As the field of service design evolves so do the tools. At Adaptive Path we often find ourselves debating the form and definition of service design artifacts.
I was curious to see how a new crop of interaction designers might interpret the journey map. Luckily I had access to an army of fresh thinkers when I co-taught an undergrad Visual Interaction Design class at the California College of the Arts this past year.
One thing that struck me about the CCA undergrads was their natural ability to think cross-functionally. It was clear that they have grown up immersed in technology-driven ecosystems. So, it seemed like a natural step to introduce them to the concept of service design.
I took the students on a good old fashioned field trip to Adaptive Path and recruited six colleagues to help me guide them through a journey mapping activity. I was interested in how a group of designers who had very little exposure to industry standards would interpret a journey map and how approaching the tool from a visual design point of view would influence the outcome.
In small groups the students were tasked with documenting the experience of using public transportation. One student in each group was identified as the research subject and told the story of a specific experience that he or she had riding BART or MUNI. Group members captured key people, actions, emotions, things, and contexts that the storyteller mentioned on post-its, a different color for each category. They then organized the post-its, identifying major stages the journey.
After rearranging, editing, and speculating insights, the students then had to create maps for their homework. We challenged them to consider new paradigms for visualizing experiences.
Synthesize, analyze, create a functional/aesthetically compelling map and challenge current paradigms? In one week? Tall order. But, not surprisingly, they dove right in.
The students had very different takes on when the journey began and ended (looking up the schedule? leaving school? boarding the bus?). Some visualizations were linear, others circular or winding, and some thoroughly abstract. Many chose to focus on riders' emotional experience (a promising sign for the future wave of empathetic designers). One student used patterns to indicate moments of dense or sparse human interaction throughout the trip. Several graphed significant highs and lows in mood. Another created a swirling wash of colors that illustrated rider actions and emotions.
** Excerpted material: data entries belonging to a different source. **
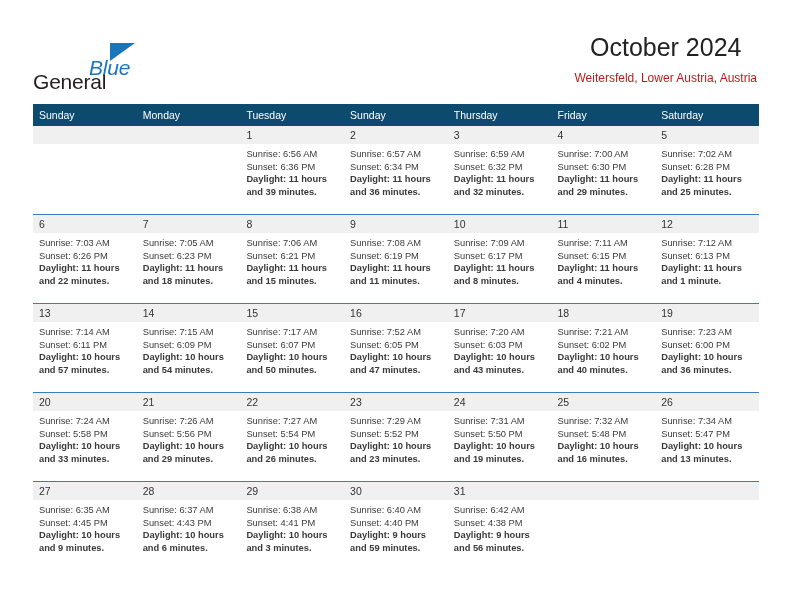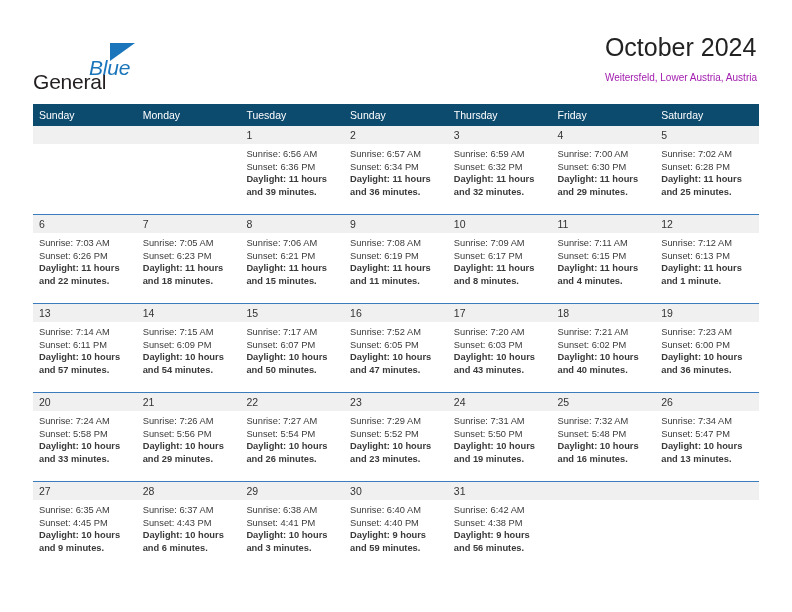--- a/index.html
+++ b/index.html
@@ -70,7 +70,7 @@
     position: absolute;
     right: 35px;
     top: 32px;
-    text-align: left;
+    text-align: center;
   }
   .cal-title {
     font-size: 25px;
She explained that rider emotions could not be isolated into distinct stages but were layered and blended. I couldn't argue with her there.
Some visualizations were clearly more successful than others as a tool for making design decisions. I recognize that a client faced with some of these examples would question the sanity of the company they just hired. However, one of the reasons that I teach is to have students kick me out of my preconceived notions of industry methods.
Approaching this assignment from a visual point of view seemed to encourage students to focus more on emotion and storytelling. They considered the emotional implications of specific colors and typefaces. Working out information hierarchy made the stories immediately clearer and more glance-able. We encouraged the students to take an editorial approach to the data they had collected which I realize is unconventional for journey maps. Yet the result, in most cases, were more stripped down and impactful from a communication point of view. Significant points in the experience emerged through the layers of information.
I would recommend this exercise for anyone experimenting with either teaching or learning service design or visual interaction design. Here’s an overview to help you plan your own version.
What is the purpose of the journey map and who is it for? Will a design or engineering team use it to build out a service? Or is it a tool for executives to socialize a concept throughout the company? Is it intended to be tactical or inspirational?
Create hierarchy by prioritizing. There tends to be a desire to document everything in a journey map, especially if it’s intended to be a tactical tool. But is there an aspect of the experience that is most important to elevate? The emotional highs and lows? The “break points” (points when users disengage with the service)? Use of media and devices?
How do visual hierarchy, typography, color, scale, space and dimension impact communication of the story? What associations do people already have with certain colors? Are there opportunities to use symbols over words? How do you indicate where the journey begins and ends or the most critical moments?
How are these visual choices appropriate for the audience and purpose of the map? How will the typography and hierarchy differ if it’s an inspirational poster versus a something that will be printed and referred to daily?
(adapted from Jamin Hegman and Jared Cole’s service design workshop)
- Introduce the concept of service design. Some great resources include: servicedesigntools.org, thisisservicedesignthinking.com/, servicedesignbooks.org
- Identify a familiar service as the focus for the activity.
- Have one member of each team describe a specific experience they had with that service.
- As the “research subject” is talking, other members of the team capture key people, actions, emotions, things and contexts that they hear in the story on post-its. Use a different color for each category.
- Group the captured notes on butcher paper and identify key stages of the journey. Do meaningful patterns emerge? Is there anything surprising?
- Do rapid sketching of possible visualizations and share with the larger group.
- Refine through digital visualizations. Emphasize that the goal is to not only to document the experience but provide insight into user needs and identify design opportunities for improving or evolving the service.